View ATE and CATE estimation code
from econml.dml import LinearDML
from sklearn.ensemble import GradientBoostingRegressor, GradientBoostingClassifier

# Average Treatment Effect on matched sample
matched_df = df.loc[[i for pair in matched_pairs for i in pair]]
ate = (matched_df[matched_df['MonthToMonth']==1]['Churn'].mean() -
       matched_df[matched_df['MonthToMonth']==0]['Churn'].mean())
print(f'ATE (contract): {ate:.3f}')  # → 0.243

# Conditional ATE using Double ML (EconML)
est = LinearDML(
    model_y=GradientBoostingRegressor(),
    model_t=GradientBoostingClassifier(),
    discrete_treatment=True
)
X_cate = df[['tenure', 'MonthlyCharges', 'EngagementScore']]
est.fit(df['Churn'], df['MonthToMonth'], X=X_cate, W=df[covariates])

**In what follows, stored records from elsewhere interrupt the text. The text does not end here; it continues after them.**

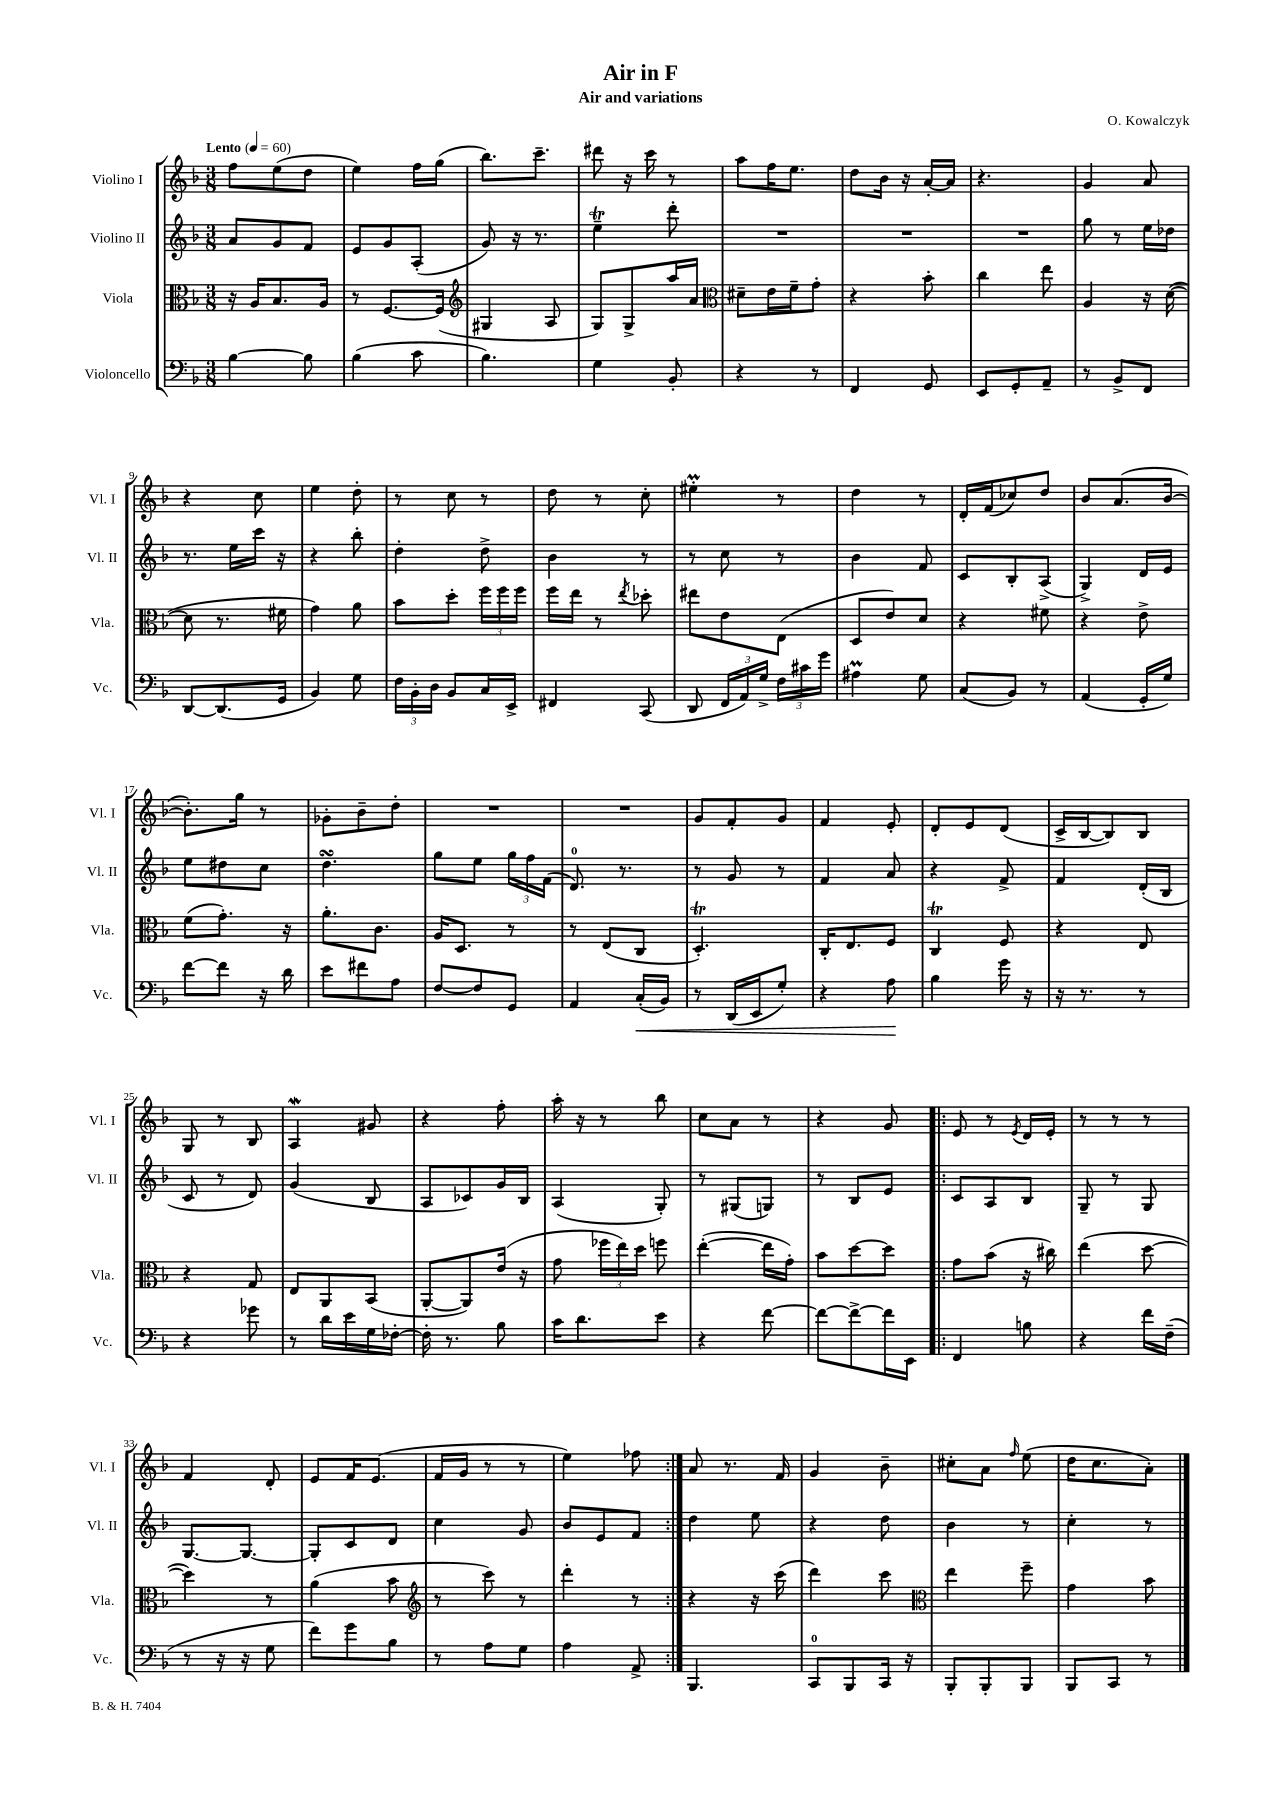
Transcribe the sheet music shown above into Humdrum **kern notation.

**kern	**kern	**kern	**kern
*staff4	*staff3	*staff2	*staff1
*clefF4	*clefC3	*clefG2	*clefG2
*k[b-]	*k[b-]	*k[b-]	*k[b-]
*M3/8	*M3/8	*M3/8	*M3/8
*MM60	*MM60	*MM60	*MM60
[4B-	16r	8a	8ff
.	16A	.	.
.	8.B-	8g	(8ee
8B-]	.	8f	8dd
.	16A	.	.
=	=	=	=
(4B-	8r	8e	4ee)
.	[8.F	8g	.
8c	.	(8A'	16ff
.	(16F]	.	(16gg
=	=	=	=
*	*clefG2	*	*
4.B-)	4G#	8g)	8.bb-)
.	.	16r	.
.	.	8.r	8.ccc~
.	8A	.	.
=	=	=	=
4G	8G)	4ee~	8ddd#
.	8G^	.	16r
.	.	.	16ccc
8BB-'	16aa	8ddd'	8r
.	16a	.	.
=	=	=	=
*	*clefC3	*	*
4r	8d#~	4.r	8aa
.	16e	.	16ff
.	16f~	.	8.ee
8r	8g'	.	.
=	=	=	=
4FF	4r	4.r	8dd
.	.	.	16b-
.	.	.	16r
8GG	8b-'	.	[16a'
.	.	.	16a]
=	=	=	=
8EE	4cc	4.r	4.r
8GG'	.	.	.
8AA~	8ee	.	.
=	=	=	=
8r	4A	8gg	4g
8BB-^	.	8r	.
8FF	16r	16ee	8a
.	([16d	16dd-	.
=	=	=	=
[8DD	8d]	8.r	4r
(8.DD]	8.r	.	.
.	.	16ee	.
.	.	16ccc	8cc
16GG	16f#	16r	.
=	=	=	=
4BB-)	4g)	4r	4ee
8G	8a	8bb-'	8dd'
=	=	=	=
24F	8b-	4dd'	8r
24BB-'	.	.	.
24D	.	.	.
8BB-	8dd'	.	8cc
16C	24ff	8dd^	8r
.	24ff	.	.
16EE^	.	.	.
.	24ff	.	.
=	=	=	=
4FF#	16ff	4b-	8dd
.	16ee	.	.
.	8r	.	8r
.	8qee	.	.
(8CC	8dd-'	8r	8cc'
=	=	=	=
8DD	8ee#	8r	4ee#'
24FF	8e	8cc	.
24AA)	.	.	.
24G^	.	.	.
24F	(8E	8r	8r
24c#	.	.	.
24g	.	.	.
=	=	=	=
4A#	8D	4b-	4dd
.	8e)	.	.
8G	8d	8f	8r
=	=	=	=
(8C	4r	8c	16d'
.	.	.	(16f
8BB-)	.	8B-'	8cc-)
8r	8f#	(8A^	8dd
=	=	=	=
(4AA	4r	4G^)	8b-
.	.	.	(8.a
16GG'	8e^	16d	.
16G)	.	16e	[16b-
=	=	=	=
[8f	(8f	8ee	8.b-'])
8f]	8.g')	8dd#	.
.	.	.	16gg
16r	.	8cc	8r
16d	16r	.	.
=	=	=	=
8e	8.a'	4.dd	8g-'
8f#	.	.	8b-~
.	8.c	.	.
8A	.	.	8dd'
=	=	=	=
[8F	16A	8gg	4.r
.	8.D	.	.
8F]	.	8ee	.
8GG	8r	24gg	.
.	.	24ff	.
.	.	(24f	.
=	=	=	=
4AA	8r	8.d)	4.r
.	(8E	.	.
.	.	8.r	.
(16C'	8C	.	.
16BB-)	.	.	.
=	=	=	=
8r	4.D')	8r	8g
(16DD	.	8g	8f'
16EE	.	.	.
8G')	.	8r	8g
=	=	=	=
4r	16C'	4f	4f
.	8.E	.	.
8A	8F	8a	8e'
=	=	=	=
4B-	4C	4r	8d'
.	.	.	8e
16g	8F	8f^	(8d
16r	.	.	.
=	=	=	=
16r	4r	4f	16c^
8.r	.	.	[16B-
.	.	.	8B-])
8r	8E	(16d'	8B-
.	.	16B-	.
=	=	=	=
4r	4r	8c	8G
.	.	8r	8r
8g-	8G	8d)	8B-
=	=	=	=
8r	8E	(4g	4A
16d	8AA	.	.
16e	.	.	.
16G	(8BB-	8B-	8g#
[16F-'	.	.	.
=	=	=	=
16F-']	[8AA'	8A	4r
8.r	.	.	.
.	8AA])	8c-)	.
8B-	(16e	16g	8ff'
.	16r	16B-	.
=	=	=	=
16c	8g	(4A	16aa'
8.d	.	.	16r
.	24ff-	.	8r
.	24ee)	.	.
.	24dd	.	.
8e	8ff	8G')	8bb-
=	=	=	=
4r	([4ee'	8r	8cc
.	.	(8G#	8a
[8f	16ee]	8G)	8r
.	16g')	.	.
=	=	=	=
8f_	8b-	8r	4r
8f^_	[8dd	8B-	.
16f]	8dd]	8e	8g
16EE	.	.	.
=!|:	=!|:	=!|:	=!|:
4FF	8g	8c	8e
.	(8b-	8A	8r
.	.	.	8qe
8B	16r	8B-	16d
.	16cc#)	.	16e'
=	=	=	=
4r	(4ee	8G~	8r
.	.	8r	8r
16f	[8dd	8G	8r
(16F~	.	.	.
=	=	=	=
8r	4dd])	[8.G	4f
16r	.	.	.
16r	.	8.G_	.
8G	8r	.	8d'
=	=	=	=
8f)	(4a	8G']	8e
8g	.	8c	16f
.	.	.	(8.e
8B-	8b-	8d	.
=	=	=	=
*	*clefG2	*	*
8r	8r	4cc	16f
.	.	.	16g
8A	8ccc)	.	8r
8G	8r	8g	8r
=	=	=	=
4A	4ddd'	8b-	4ee)
.	.	8e	.
8AA^	8r	8f	8ff-
=:|!	=:|!	=:|!	=:|!
4.BBB-	4r	4dd	8a
.	.	.	8.r
.	16r	8ee	.
.	(16ccc	.	16f
=	=	=	=
8CC	4ddd)	4r	4g
8BBB-	.	.	.
16CC	8ccc	8dd	8b-~
16r	.	.	.
=	=	=	=
*	*clefC3	*	*
8BBB-'	4ee	4b-	8cc#'
8BBB-'	.	.	8a
.	.	.	16qqff
8BBB-	8ff~	8r	(8ee
=	=	=	=
8BBB-	4g	4cc'	16dd
.	.	.	8.cc
8CC	.	.	.
8r	8b-	8r	8a')
==	==	==	==
*-	*-	*-	*-
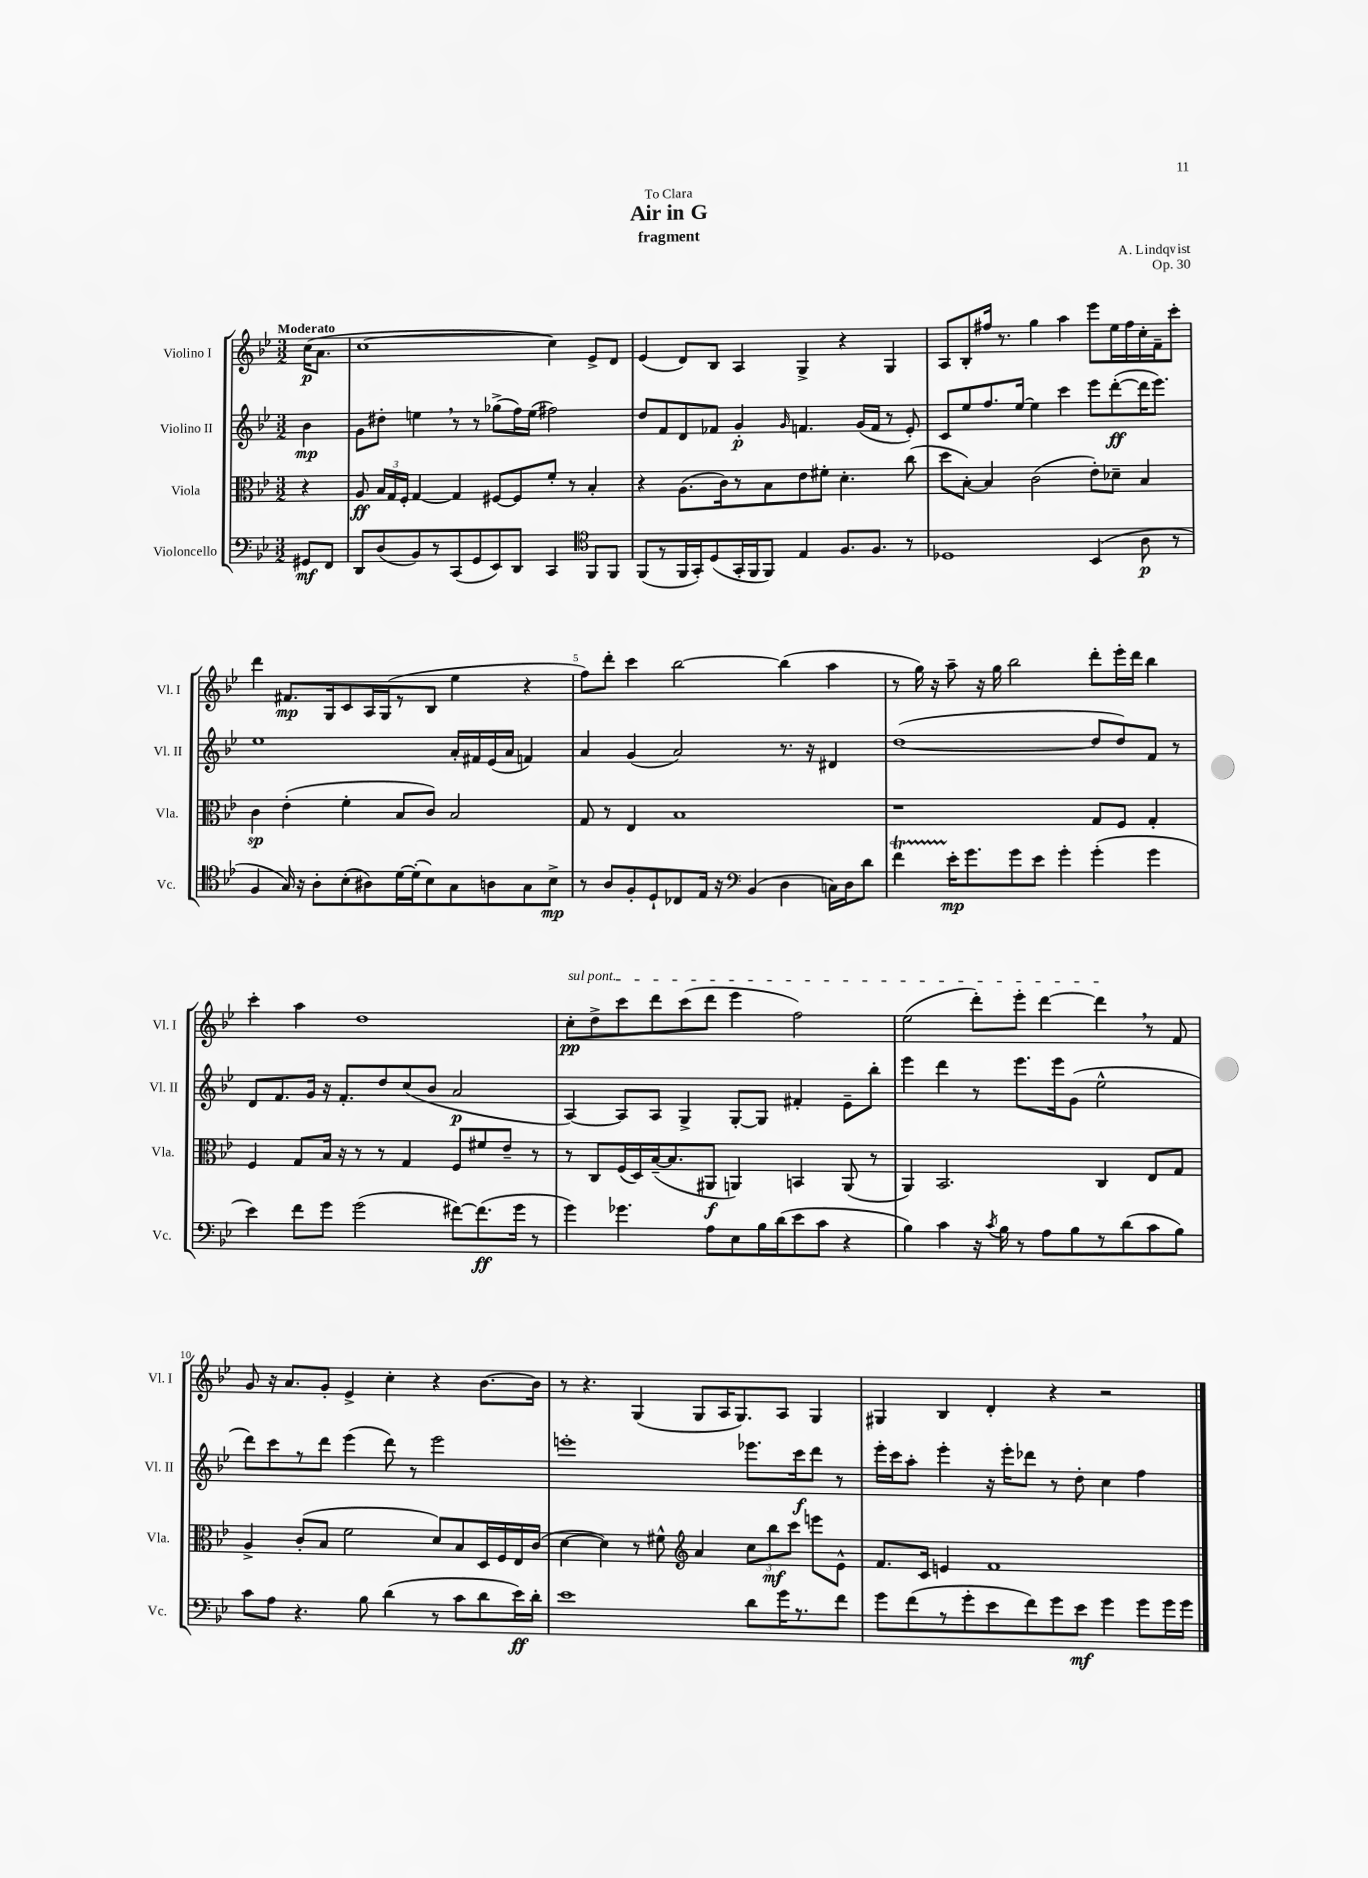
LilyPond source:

\header { title = "Air in G" composer = "A. Lindqvist" subtitle = "fragment" dedication = "To Clara" opus = "Op. 30" }
<<
\new StaffGroup <<
\new Staff = "s0" \with { instrumentName = "Violino I" shortInstrumentName = "Vl. I" } {
    \clef treble \key bes \major \numericTimeSignature \time 3/2 \partial 4 \tempo "Moderato"
    \autoBeamOff c''16[\p( a'8.] |
    c''1~ c''4) ees'8[-> d'8] |
    ees'4( d'8[) bes8] a4 g4-> r4 g4 |
    a8[ bes8-. fis''16] r8. g''4 a''4 ees'''8[ ees''16 fis''16 c''16-. f'16-- c'''8]-. |
    d'''4 fis'8.[\mp g16 c'8 a16 g16( r8 bes8] ees''4 r4 |
    f''8[) d'''8]-. c'''4 bes''2~ bes''4( a''4 |
    r8 g''16) r16 a''8-- r16 g''16 bes''2 d'''8[-. ees'''16-. d'''16] bes''4 |
    c'''4-. a''4 d''1 |
    \once \override TextSpanner.bound-details.left.text = \markup { \italic "sul pont." } c''8[-.\pp\startTextSpan d''8-> c'''8 d'''8 c'''8( d'''8] ees'''4 f''2) |
    ees''2( d'''8[-.) ees'''8]-. d'''4~ d'''4\stopTextSpan \breathe r8 f'8 |
    g'8 r16 a'8.[ g'8]-. ees'4-> c''4-. r4 bes'8.[~ bes'16] |
    r8 r4. g4( g8[ a16 g8.) a8] g4 |
    gis4 bes4 d'4-. r4 r2 \bar "|." |
}
\new Staff = "s1" \with { instrumentName = "Violino II" shortInstrumentName = "Vl. II" } {
    \clef treble \key bes \major \numericTimeSignature \time 3/2 \partial 4
    \autoBeamOff bes'4\mp |
    g'8[ dis''8]-. e''4 \breathe r8 r8 ges''8[->( f''16) e''16]( fis''2) |
    d''8[ f'8 d'8 fes'8] g'4-.\p \grace { g'16 } f'4. g'16[( f'16] r8 ees'8-.) |
    c'8[ ees''8 f''8. ees''16]~ ees''4 c'''4 ees'''8[ d'''8~-.\ff( d'''16 ees'''8.]) |
    ees''1 a'16[-. fis'16 ees'16( a'16] f'4) |
    a'4 g'4( a'2) r8. r16 dis'4 |
    d''1~( d''8[ d''8) f'8] r8 |
    d'8[ f'8. g'16] r16 f'8.[-. d''8 c''8( bes'8] a'2\p |
    a4~) a8[ a8] g4-> g8[~-. g8] fis'4-. ees'8[-- bes''8]-. |
    ees'''4 d'''4 r8 ees'''8.[ ees'''16 g'8]( ees''2-^ |
    d'''8[) c'''8 r8 d'''8] ees'''4( d'''8) r8 ees'''2 |
    e'''1-. ees'''8.[ c'''16\f d'''8] r8 |
    ees'''16[-. c'''16 a''8]-. ees'''4-. r16 ees'''16[-. des'''8] r8 d''8-. c''4 f''4 \bar "|." |
}
\new Staff = "s2" \with { instrumentName = "Viola" shortInstrumentName = "Vla." } {
    \clef alto \key bes \major \numericTimeSignature \time 3/2 \partial 4
    \autoBeamOff r4 |
    a8\ff \tuplet 3/2 { bes16[ g16 f16]-. } g4~ g4 fis8[~ fis8 f'8]-. r8 bes4-. |
    r4 a8.[( c'16) r8 bes8 ees'8 fis'8]-. d'4.-. c''8( |
    d''8[ bes8]~-.) bes4 c'2( ees'8[-.) des'8]-- bes4 |
    c'4\sp ees'4-.( f'4-. bes8[ c'8]) bes2 |
    g8 r8 ees4 bes1 |
    r1 g8[ f8] g4-. |
    f4 g8[ bes16] r16 r8 r8 g4 f8[ fis'8 ees'8]-- r8 |
    r8 c8[ f16( d16) bes16~--( bes8. ais,8]\f a,4) b,4 a,8( r8 |
    a,4) bes,2. c4 ees8[ g8] |
    a4-> c'8[-.( bes8] f'2 d'8[) bes8 d16 f16 ees16 c'16]( |
    d'4~ d'4) r8 fis'8-^ \clef treble a'4 \tuplet 3/2 { c''8[ bes''8\mf c'''8] } e'''8[ ees'8]-^ |
    f'8.[ c'16] e'4 f'1 \bar "|." |
}
\new Staff = "s3" \with { instrumentName = "Violoncello" shortInstrumentName = "Vc." } {
    \clef bass \key bes \major \numericTimeSignature \time 3/2 \partial 4
    \autoBeamOff gis,8[\mf f,8] |
    d,8[ d8( bes,8) r8 c,8( g,8 ees,8) d,8] c,4 \clef tenor f,8[ f,8] |
    f,8[( r8 f,16 g,16-.) d8( g,16-. f,16 f,8]) ees4 f8.[ f8.] r8 |
    des1 bes,4( a8\p r8 |
    f4 g16) r16 a8[-. bes8-.( ais8) d'16~ d'16-.( bes8) g8 a8 g8 bes8]->\mp |
    r8 a8[ f8-. d8-! ces8 ees16] r16 \clef bass bes,4( d4 c16[) d16 d'8] |
    f'4\startTrillSpan ees'16[-.\stopTrillSpan\mp g'8. g'8 ees'8] g'4-. g'4-.( g'4 |
    ees'4) f'8[ g'8] g'2( fis'8[~) fis'8.\ff( g'16] r8 |
    g'4) ges'4. a8[ ees8 bes16 d'16( ees'8 c'8] r4 |
    bes4) c'4 r16 \acciaccatura { c'8 } bes16 r8 a8[ bes8 r8 d'8( c'8 bes8]) |
    c'8[ a8] r4. bes8 d'4( r8 c'8[ d'8 ees'16\ff) d'16]-. |
    ees'1 d'8[ g'16 r8. f'8] |
    g'8[ f'8( r8 g'8-. ees'8 f'8) g'8 ees'8]\mf g'4 g'8[ g'16 g'16] \bar "|." |
}
>>
>>
\layout { \context { \Score \override BarNumber.break-visibility = ##(#f #t #t) barNumberVisibility = #(every-nth-bar-number-visible 5) } }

cate_estimates = est.effect(X_cate)
print(f'CATE range: {cate_estimates.min():.3f} to {cate_estimates.max():.3f}')
# → CATE range: 0.071 to 0.338
06
06 Product Insights

Three decisions that follow directly from the causal analysis — each one different from what a purely predictive model would have recommended.

Insight · 01
Target contract conversion at low-engagement users only
The CATE shows contract type has a 32.1pp effect for low-engagement users but only 8.3pp for high-engagement. A blanket "move everyone to annual" campaign wastes 75% of its budget on users who would have stayed anyway. Segment and target.
3.9×
higher ROI from targeted vs blanket campaign
Insight · 02
Tech Support is the highest-leverage retention lever
At −13.8pp causal effect on churn, Tech Support has the best causal effect-to-cost ratio of any tested intervention. It's also an easy activation: an onboarding nudge to set up support reduces churn without requiring a contract change.
−13.8pp
causal churn reduction from Tech Support
Insight · 03
The first 12 months are the only window that matters
Customers who survive 12 months churn at less than half the rate of new customers. All retention investment should front-load into the first year. After month 36, intervention effects are minimal — the causal effect of any treatment drops sharply.